LVSM: A Purely Transformer-Based Model for Scalable Novel View Synthesis with Minimal 3D Bias

Models & Research

The Engineer

29 Oct 2024 · 3 min read

Researchers from leading institutions have developed LVSM, a transformer-based model for high-quality novel view synthesis that operates with minimal 3D bias, marking a significant advancement in computer vision.

Introduction

The Large View Synthesis Model (LVSM) is a groundbreaking transformer-based approach to novel view synthesis from sparse input views. Developed by researchers from Cornell University, The University of Texas at Austin, Adobe Research, and MIT, LVSM achieves high-quality results in a feed-forward manner with minimal 3D inductive bias. This makes it a significant step forward in the field of computer vision and scene representation.

Technical Overview

LVSM introduces two main architectures:

Encoder-Decoder LVSM: Encodes input image tokens into a fixed number of 1D latent tokens, which serve as a fully learned scene representation. It then decodes novel-view images from these latents.
Decoder-Only LVSM: Directly maps input images to novel-view outputs, eliminating the need for intermediate scene representations.

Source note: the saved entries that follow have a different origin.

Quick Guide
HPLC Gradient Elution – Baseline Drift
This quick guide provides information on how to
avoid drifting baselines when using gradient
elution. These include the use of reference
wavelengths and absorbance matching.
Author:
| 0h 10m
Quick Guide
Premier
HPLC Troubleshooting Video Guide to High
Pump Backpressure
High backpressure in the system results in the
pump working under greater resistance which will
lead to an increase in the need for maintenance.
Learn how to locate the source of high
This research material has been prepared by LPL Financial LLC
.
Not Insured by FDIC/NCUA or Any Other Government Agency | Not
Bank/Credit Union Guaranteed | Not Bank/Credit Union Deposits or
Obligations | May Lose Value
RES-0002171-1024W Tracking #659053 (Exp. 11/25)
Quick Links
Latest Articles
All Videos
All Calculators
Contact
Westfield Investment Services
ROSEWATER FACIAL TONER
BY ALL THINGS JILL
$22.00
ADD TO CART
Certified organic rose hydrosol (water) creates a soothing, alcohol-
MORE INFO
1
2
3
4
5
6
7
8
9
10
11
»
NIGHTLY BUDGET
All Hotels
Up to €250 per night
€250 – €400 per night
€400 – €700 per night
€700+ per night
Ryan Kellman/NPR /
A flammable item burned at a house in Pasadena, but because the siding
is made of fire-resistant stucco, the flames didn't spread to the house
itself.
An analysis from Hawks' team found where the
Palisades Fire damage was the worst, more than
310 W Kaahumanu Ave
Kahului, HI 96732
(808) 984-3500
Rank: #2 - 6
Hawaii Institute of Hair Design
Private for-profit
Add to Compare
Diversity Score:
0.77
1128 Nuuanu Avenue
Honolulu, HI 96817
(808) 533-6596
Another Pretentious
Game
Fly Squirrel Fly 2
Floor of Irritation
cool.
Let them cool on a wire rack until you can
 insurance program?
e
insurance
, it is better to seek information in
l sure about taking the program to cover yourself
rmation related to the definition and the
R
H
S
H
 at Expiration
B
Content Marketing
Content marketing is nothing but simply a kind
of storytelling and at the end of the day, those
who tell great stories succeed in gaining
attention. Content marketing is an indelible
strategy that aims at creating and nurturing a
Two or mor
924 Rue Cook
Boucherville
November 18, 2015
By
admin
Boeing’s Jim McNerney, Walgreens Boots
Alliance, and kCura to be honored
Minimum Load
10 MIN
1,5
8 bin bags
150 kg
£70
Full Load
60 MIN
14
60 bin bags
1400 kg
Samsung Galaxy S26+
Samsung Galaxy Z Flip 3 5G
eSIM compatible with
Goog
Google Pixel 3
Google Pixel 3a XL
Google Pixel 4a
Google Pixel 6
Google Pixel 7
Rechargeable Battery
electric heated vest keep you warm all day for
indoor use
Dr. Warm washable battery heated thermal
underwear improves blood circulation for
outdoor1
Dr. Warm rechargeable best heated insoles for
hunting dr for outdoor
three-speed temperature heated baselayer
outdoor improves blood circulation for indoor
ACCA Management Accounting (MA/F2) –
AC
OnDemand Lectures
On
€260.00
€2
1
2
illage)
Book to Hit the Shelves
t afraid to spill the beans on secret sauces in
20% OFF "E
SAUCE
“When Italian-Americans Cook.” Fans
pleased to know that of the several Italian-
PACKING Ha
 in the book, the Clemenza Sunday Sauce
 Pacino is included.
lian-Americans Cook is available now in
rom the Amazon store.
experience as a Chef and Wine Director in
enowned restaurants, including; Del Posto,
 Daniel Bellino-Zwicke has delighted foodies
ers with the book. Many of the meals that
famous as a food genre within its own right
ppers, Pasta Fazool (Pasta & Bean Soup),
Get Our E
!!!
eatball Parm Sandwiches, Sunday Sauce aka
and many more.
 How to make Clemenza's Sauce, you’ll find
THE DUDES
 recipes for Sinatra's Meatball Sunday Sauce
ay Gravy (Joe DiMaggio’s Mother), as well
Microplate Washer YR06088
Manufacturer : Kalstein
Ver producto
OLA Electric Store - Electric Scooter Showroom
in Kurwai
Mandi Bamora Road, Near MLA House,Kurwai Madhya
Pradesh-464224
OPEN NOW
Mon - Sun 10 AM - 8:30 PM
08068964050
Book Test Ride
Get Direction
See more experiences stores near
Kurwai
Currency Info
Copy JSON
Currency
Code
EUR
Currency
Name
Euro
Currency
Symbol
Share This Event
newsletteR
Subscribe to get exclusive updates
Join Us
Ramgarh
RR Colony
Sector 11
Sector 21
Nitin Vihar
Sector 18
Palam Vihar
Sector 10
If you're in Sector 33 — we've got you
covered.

Both models bypass traditional 3D inductive biases (e.g., NeRF, 3DGS) and network designs (e.g., epipolar projections, plane sweeps), adopting a fully data-driven approach. This is particularly noteworthy because it addresses the limitations of previous methods that often rely heavily on 3D geometry.

Key Features

Minimal 3D Inductive Bias: By avoiding explicit 3D representations, LVSM reduces the risk of overfitting to specific geometric assumptions.
Scalability and Generalization: The decoder-only variant demonstrates superior quality, scalability, and zero-shot generalization capabilities.
Efficiency: The encoder-decoder model offers faster inference due to its independent latent representation.

Performance

LVSM outperforms previous state-of-the-art methods by 1.5 to 3.5 dB PSNR. This is a significant improvement, especially considering that LVSM achieves these results with reduced computational resources (1-2 GPUs).

Quantitative Comparison

| Method | PSNR (dB) | |----------------|-----------| | Previous SOTA | 28.0 | | LVSM Encoder | 30.5 | | LVSM Decoder | 31.5 |

Qualitative Comparison

LVSM is particularly effective in handling sparse input views. Here are some key results:

Scene-Level Novel View Synthesis (2 Views):
- LVSM outperforms methods like PixelSplat and MVSplat, which only support 256x256 resolution.
- The quality of the synthesized views is significantly better, with fewer artifacts and more accurate details.
Object-Level Novel View Synthesis (4 Views):
- Results are generated at a higher resolution (512x512) using the decoder-only model.
- The input images are attached to the bottom of each novel view synthesis result for reference.

Implementation Details

Encoder-Decoder LVSM:
- Input: Sparse image views with camera poses.
- Latent Representation: Encodes input into a fixed number of 1D latent tokens.
- Output: Novel-view images decoded from the latents.
Decoder-Only LVSM:
- Input: Sparse image views with camera poses.
- Output: Directly generates novel-view images without intermediate representations.

Benchmarks and Datasets

LVSM has been evaluated across multiple datasets, including:

Blender: A synthetic dataset with high-resolution images of various scenes.
LLFF (Legends of Lost Frontiers): A real-world dataset with diverse environments.
DTU (Danish Technical University): A dataset with multi-view stereo captures.

In all these datasets, LVSM consistently outperforms previous methods in terms of PSNR and visual quality.

Conclusion

LVSM represents a significant advancement in the field of novel view synthesis. By leveraging transformer models and minimal 3D inductive bias, it offers scalable, efficient, and high-quality results. Whether you're working on scene-level or object-level tasks, LVSM is a powerful tool that can enhance your projects with state-of-the-art performance.